# Warn Power Pivot



## a12 (Aug 23, 2009)

Does anyone know if the Warn Power Pivot will fit/adapt to a Polaris Glacier II plow frame. Any other suggestions for an electric pivot setup for the Glacier II? Getting on/off the ATV to change the plow angle gets to be a pain. I emailed Warn but haven't heard anything back yet. Wondering what others have done.


----------



## sublime68charge (Dec 28, 2007)

no idea about adapting a warn power pivot to a glacier plow.
read through this thread was hashed out about the Power angle set up that I run and Skywagon runs as well.

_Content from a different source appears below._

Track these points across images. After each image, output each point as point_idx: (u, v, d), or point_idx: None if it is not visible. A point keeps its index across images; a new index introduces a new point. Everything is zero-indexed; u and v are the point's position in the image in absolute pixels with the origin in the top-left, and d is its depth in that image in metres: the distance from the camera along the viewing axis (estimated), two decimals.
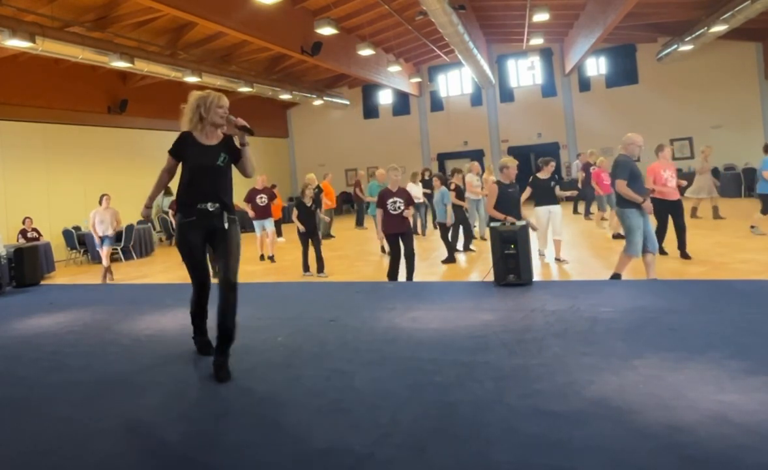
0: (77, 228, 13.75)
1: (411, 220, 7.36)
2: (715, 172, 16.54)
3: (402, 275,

http://www.plowsite.com/showthread.php?t=78022


----------



## noooooo (Nov 17, 2009)

It will not fit. There are two different pivots I believe. One for regular warn blades and one for provantage. Good luck fabricating something up on the G2. I tried and finally said it was too much of a pain for what I had to work with. I am selling my G2 and bought the hydraulic power angle for my moose. I fabbed up the moose pushtubes to attach to the G2 mount. Others have had good luck with the eagle turn kits. Mine lasted 3 hours before exploding (operator error). You would have to fab it up to the G2. I believe it would be too long to make it work.


----------